»»

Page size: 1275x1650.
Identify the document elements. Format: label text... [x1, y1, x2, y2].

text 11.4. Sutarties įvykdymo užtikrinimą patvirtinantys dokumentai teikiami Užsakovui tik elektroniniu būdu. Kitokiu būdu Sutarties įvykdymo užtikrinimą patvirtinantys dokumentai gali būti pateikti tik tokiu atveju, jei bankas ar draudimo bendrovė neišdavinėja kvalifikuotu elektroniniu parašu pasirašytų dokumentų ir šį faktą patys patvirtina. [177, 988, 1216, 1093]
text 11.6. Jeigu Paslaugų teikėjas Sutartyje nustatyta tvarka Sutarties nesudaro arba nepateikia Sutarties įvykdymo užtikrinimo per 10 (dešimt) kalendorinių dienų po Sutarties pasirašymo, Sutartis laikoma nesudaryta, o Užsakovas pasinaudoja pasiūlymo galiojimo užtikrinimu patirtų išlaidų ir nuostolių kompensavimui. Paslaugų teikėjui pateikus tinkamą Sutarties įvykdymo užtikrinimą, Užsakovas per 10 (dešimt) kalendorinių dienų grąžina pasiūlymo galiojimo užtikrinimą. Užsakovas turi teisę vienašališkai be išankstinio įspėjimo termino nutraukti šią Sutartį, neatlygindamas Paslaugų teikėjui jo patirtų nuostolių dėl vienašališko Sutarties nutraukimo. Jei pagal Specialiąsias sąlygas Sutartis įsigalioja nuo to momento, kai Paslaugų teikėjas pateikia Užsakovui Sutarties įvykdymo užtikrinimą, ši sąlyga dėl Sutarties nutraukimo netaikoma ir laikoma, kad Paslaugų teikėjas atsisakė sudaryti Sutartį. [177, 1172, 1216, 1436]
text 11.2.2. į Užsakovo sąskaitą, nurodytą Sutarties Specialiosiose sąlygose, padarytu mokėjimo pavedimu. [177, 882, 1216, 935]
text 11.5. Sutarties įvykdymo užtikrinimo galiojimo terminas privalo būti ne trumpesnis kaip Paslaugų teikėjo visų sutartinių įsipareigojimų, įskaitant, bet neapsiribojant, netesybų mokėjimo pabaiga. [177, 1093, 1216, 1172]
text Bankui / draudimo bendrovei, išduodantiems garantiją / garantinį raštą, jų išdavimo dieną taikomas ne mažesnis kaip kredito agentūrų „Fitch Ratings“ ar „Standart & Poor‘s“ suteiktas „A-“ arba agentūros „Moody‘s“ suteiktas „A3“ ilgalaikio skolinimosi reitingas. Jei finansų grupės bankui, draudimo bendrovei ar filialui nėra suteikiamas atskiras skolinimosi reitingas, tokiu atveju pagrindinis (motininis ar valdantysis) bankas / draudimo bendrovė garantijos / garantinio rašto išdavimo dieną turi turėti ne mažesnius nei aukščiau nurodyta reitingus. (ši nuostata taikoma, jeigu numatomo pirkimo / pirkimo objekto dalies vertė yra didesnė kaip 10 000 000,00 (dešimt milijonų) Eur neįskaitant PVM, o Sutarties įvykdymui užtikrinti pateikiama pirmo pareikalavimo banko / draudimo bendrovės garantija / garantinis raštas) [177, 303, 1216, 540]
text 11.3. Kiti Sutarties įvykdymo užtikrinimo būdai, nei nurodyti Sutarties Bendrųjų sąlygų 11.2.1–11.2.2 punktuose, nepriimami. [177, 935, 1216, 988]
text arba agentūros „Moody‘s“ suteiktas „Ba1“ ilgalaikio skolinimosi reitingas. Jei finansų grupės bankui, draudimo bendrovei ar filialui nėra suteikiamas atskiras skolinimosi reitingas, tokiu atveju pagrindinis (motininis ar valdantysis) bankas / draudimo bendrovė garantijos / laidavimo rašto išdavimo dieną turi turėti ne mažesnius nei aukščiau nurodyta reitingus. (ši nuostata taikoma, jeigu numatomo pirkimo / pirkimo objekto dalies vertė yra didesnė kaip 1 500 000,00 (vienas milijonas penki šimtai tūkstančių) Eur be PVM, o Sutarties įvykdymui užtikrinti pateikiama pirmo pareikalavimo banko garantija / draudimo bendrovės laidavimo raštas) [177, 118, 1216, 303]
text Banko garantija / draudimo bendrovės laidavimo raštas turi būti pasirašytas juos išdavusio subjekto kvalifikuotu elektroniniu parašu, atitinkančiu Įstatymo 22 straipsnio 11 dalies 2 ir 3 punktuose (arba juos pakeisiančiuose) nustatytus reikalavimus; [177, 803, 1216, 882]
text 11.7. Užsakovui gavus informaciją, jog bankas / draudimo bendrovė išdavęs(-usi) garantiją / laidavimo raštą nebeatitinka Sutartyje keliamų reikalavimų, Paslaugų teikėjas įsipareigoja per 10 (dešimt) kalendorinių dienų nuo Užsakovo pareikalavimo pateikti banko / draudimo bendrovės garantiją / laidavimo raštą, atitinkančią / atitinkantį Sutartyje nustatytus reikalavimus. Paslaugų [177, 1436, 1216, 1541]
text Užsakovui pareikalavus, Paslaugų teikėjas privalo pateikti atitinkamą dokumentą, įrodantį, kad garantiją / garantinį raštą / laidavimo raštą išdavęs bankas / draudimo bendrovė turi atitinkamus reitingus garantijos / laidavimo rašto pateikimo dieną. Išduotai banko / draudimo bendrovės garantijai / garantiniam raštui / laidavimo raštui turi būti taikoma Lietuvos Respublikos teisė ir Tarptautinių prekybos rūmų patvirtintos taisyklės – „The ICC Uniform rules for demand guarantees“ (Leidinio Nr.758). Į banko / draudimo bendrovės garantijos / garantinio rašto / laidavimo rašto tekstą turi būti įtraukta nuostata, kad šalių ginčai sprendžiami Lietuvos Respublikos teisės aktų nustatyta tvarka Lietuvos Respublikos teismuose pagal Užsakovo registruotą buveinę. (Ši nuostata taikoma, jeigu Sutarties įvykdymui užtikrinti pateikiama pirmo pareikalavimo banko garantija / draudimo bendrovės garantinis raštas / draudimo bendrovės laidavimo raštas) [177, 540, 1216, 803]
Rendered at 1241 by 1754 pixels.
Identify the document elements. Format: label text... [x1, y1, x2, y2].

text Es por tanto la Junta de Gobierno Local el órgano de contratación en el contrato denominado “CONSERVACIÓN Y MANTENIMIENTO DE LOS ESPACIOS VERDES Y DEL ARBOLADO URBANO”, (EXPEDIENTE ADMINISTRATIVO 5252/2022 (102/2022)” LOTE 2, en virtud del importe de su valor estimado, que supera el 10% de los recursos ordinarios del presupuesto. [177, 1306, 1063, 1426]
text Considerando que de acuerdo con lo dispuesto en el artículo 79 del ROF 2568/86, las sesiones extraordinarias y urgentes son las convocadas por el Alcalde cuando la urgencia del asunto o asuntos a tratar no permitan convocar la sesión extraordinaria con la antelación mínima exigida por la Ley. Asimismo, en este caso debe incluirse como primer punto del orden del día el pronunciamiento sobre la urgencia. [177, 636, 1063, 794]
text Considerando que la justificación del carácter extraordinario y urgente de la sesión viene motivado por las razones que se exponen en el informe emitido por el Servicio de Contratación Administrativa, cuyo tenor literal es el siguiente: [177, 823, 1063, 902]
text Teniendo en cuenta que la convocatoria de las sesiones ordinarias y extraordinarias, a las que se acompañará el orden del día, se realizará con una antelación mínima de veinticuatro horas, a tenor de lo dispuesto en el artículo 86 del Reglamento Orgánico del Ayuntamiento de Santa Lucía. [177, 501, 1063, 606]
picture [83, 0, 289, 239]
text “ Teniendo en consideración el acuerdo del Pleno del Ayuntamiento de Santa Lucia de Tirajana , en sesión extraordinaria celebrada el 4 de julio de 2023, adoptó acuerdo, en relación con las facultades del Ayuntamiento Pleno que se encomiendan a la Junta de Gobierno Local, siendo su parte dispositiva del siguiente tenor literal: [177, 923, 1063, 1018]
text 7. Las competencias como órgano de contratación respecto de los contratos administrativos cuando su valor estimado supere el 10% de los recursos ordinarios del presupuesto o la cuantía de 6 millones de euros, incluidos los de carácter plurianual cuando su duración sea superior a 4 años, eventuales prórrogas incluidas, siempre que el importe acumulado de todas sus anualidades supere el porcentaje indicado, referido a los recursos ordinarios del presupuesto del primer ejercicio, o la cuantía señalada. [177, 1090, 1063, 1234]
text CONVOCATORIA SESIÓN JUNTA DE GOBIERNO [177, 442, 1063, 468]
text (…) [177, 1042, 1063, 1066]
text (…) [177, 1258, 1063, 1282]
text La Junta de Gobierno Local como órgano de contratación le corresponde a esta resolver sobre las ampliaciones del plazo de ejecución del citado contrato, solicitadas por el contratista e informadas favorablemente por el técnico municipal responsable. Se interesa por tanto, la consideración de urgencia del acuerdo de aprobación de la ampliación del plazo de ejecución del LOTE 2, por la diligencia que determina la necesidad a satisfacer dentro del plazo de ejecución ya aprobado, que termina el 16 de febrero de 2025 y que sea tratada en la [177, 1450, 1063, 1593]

««

▶ THE EXERCISE: Reproduce the rows from the line containing "text Es por" through the line containing "923, 1063, 1018]", inclusive, renaming "Junta de Gobierno Local" to "Junta Local de Gobierno" and leaving everything else unchanged. Return only those lines.

▶ PROBLEM SOLUTION:
text Es por tanto la Junta Local de Gobierno el órgano de contratación en el contrato denominado “CONSERVACIÓN Y MANTENIMIENTO DE LOS ESPACIOS VERDES Y DEL ARBOLADO URBANO”, (EXPEDIENTE ADMINISTRATIVO 5252/2022 (102/2022)” LOTE 2, en virtud del importe de su valor estimado, que supera el 10% de los recursos ordinarios del presupuesto. [177, 1306, 1063, 1426]
text Considerando que de acuerdo con lo dispuesto en el artículo 79 del ROF 2568/86, las sesiones extraordinarias y urgentes son las convocadas por el Alcalde cuando la urgencia del asunto o asuntos a tratar no permitan convocar la sesión extraordinaria con la antelación mínima exigida por la Ley. Asimismo, en este caso debe incluirse como primer punto del orden del día el pronunciamiento sobre la urgencia. [177, 636, 1063, 794]
text Considerando que la justificación del carácter extraordinario y urgente de la sesión viene motivado por las razones que se exponen en el informe emitido por el Servicio de Contratación Administrativa, cuyo tenor literal es el siguiente: [177, 823, 1063, 902]
text Teniendo en cuenta que la convocatoria de las sesiones ordinarias y extraordinarias, a las que se acompañará el orden del día, se realizará con una antelación mínima de veinticuatro horas, a tenor de lo dispuesto en el artículo 86 del Reglamento Orgánico del Ayuntamiento de Santa Lucía. [177, 501, 1063, 606]
picture [83, 0, 289, 239]
text “ Teniendo en consideración el acuerdo del Pleno del Ayuntamiento de Santa Lucia de Tirajana , en sesión extraordinaria celebrada el 4 de julio de 2023, adoptó acuerdo, en relación con las facultades del Ayuntamiento Pleno que se encomiendan a la Junta Local de Gobierno, siendo su parte dispositiva del siguiente tenor literal: [177, 923, 1063, 1018]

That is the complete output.